While there remains scepticism over how the new rules will affect F1, especially in terms of how it sounds, Renault Sport F1's Deputy managing director (technical), Rob White, insists that speed will not be compromised.
How different do you think the Power Unit will be between engine manufacturers?
We have to imagine there is an optimum solution within the technical and sporting constraints and that different competitors will approach the optimum in different ways, at least in the beginning. Within each different PU project, the immaturity of the technology means that there could be rapidly changing performance, and as at the start of any radical new technical change, we expect progress will be extremely quick. The relative pace between competitors could therefore change more than we are accustomed to. But we should not underestimate just how competent the F1 teams are - the steps will be rough but large, and the convergence on an optimum solution will be rapid.
Will we still retain the speed under the new regulations?
The short answer is yes. What was an academic question in the beginning has become a lot more real from every point of view, but we have no need to worry. Obviously we are still in the virtual world and not on track but we have measured PU performance on the test bed and have matched the most optimistic predictions. We believe that the Power Unit will deliver a lot of power and will be more than enough to make cars quick. The way that the cars will deliver this performance will be somewhat different this year due to the PU and aero regulations. The driving experience will be quite different, but we will absolutely see real speed out on track.

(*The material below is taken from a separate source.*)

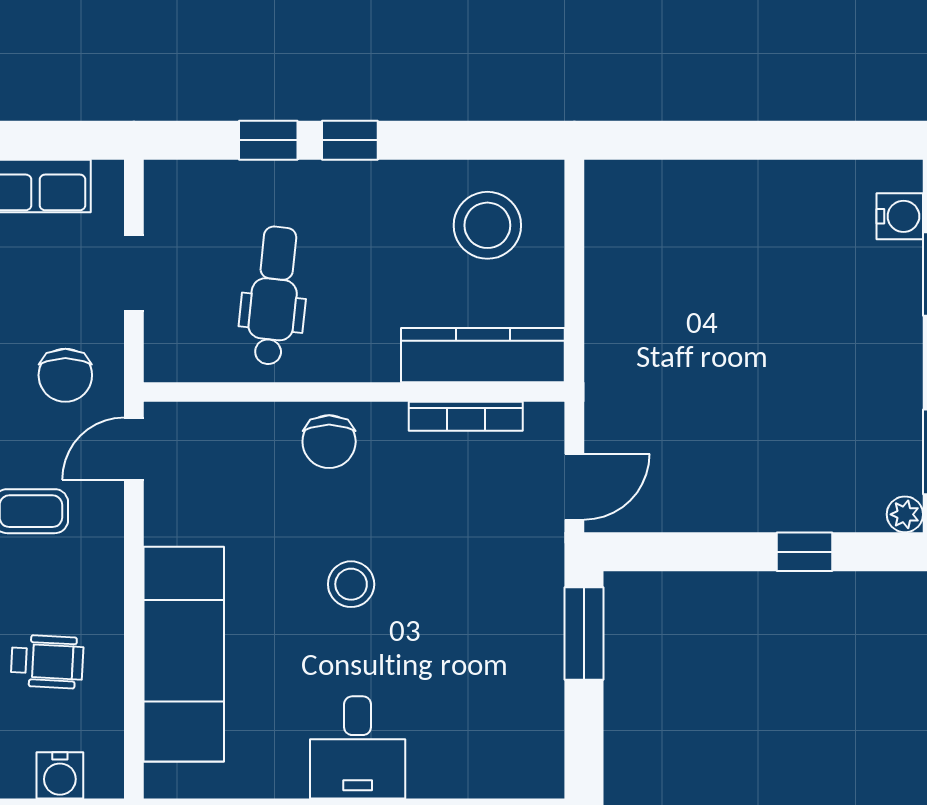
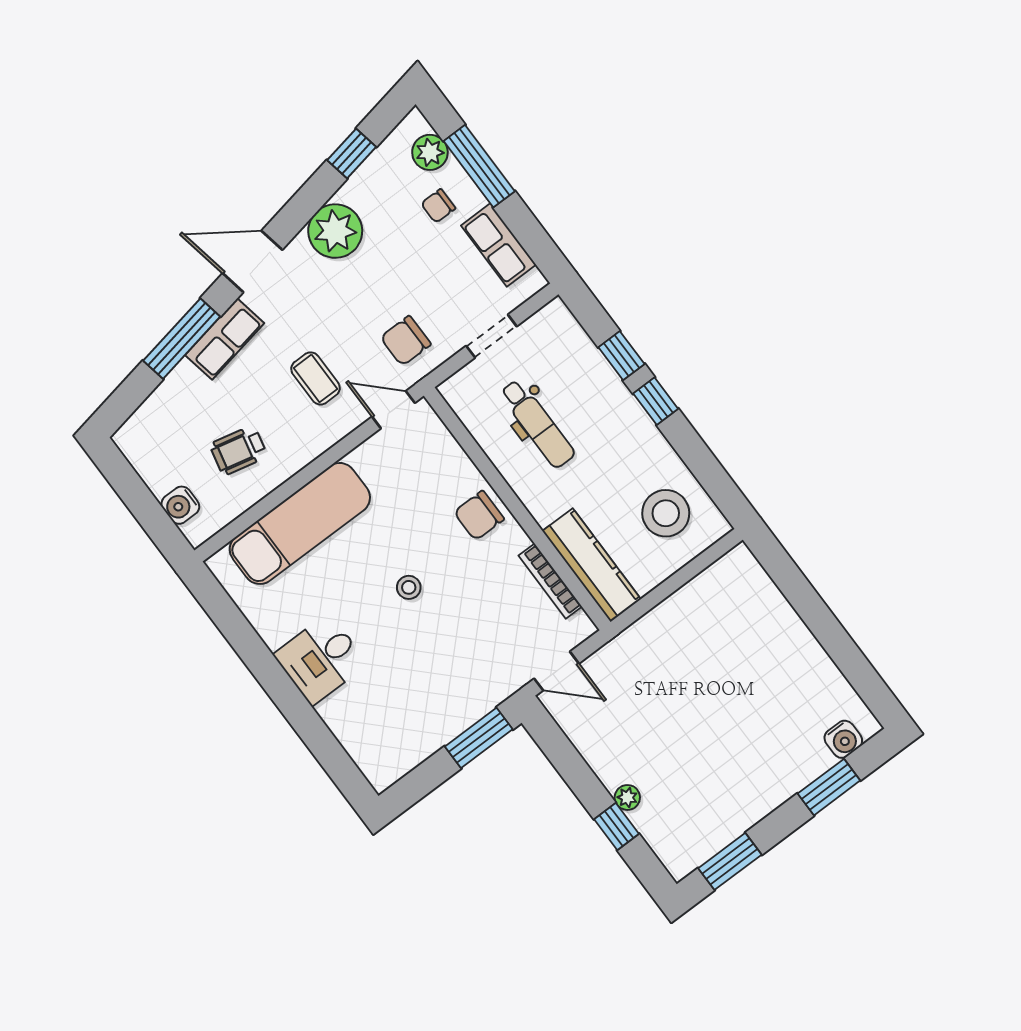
dental chair: (274, 296) -> (537, 424), turned 84
plant: (905, 514) -> (627, 797), moved
stool: (351, 584) -> (409, 587), width x0.73, depth x0.73
wheelchair: (47, 662) -> (238, 450), turned 100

And there will still be racing in 2014?
This year there will be a lot of factors that drive unpredictable outcomes and from most people's standpoint, unpredictable results are good in a sporting event. We need to keep hold of some of the fundamental elements; there will be 22 cars on the grid and when the lights go out the guy that gets to the flag first is the winner. In between there will be a battle for positions on track, meaning there will be real racing. The way in which the races are managed by the teams is one of the big differences between 2013 and 2014. It is fair to say there are several different ways to skin a cat and this will produce different scenarios as we explore different possibilities about how to manage energy and power. Although the tool kit that we have is different, the fundamentals of the races remain very similar. Ultimately it is for the drivers to go for the opportunities presented to them.
Will drivers have to change their style to the new regulations?
The drivers are astonishingly skilled to detect the limit of the performance envelope of a car and adapt their driving to reach the limits. In the past, drivers have always been adept at adapting to different systems, such as the F-duct, KERS and so on, without too much issue: it's always remarkable to observe just how very close they can get to the theoretical limits. I do not think there will be a discussion of whether drivers are 'intelligent' or not - it is about being adaptable, just as they were with any other change.
How has Renault Sport F1 had to adapt to the challenge of the new Power Unit?
It is fair to say that we have had to strengthen the organization and refresh the infrastructure at Viry to adapt to the very new environment of the Power Unit. We have recruited additional staff, some seconded from our parent company to complement the skills and experience of the existing Viry team. Additionally we have had support from Renault specialists and dedicated resources off-site, such as the materials laboratory. At the factory there have been upgrades to existing facilities and investment in new facilities adapted to the development of the Power Unit and its sub-systems including direct injection, turbocharging and electrical content. In parallel we have created new facilities at Mecachrome including a new dyno where the full PU will be signed off before delivery to the track.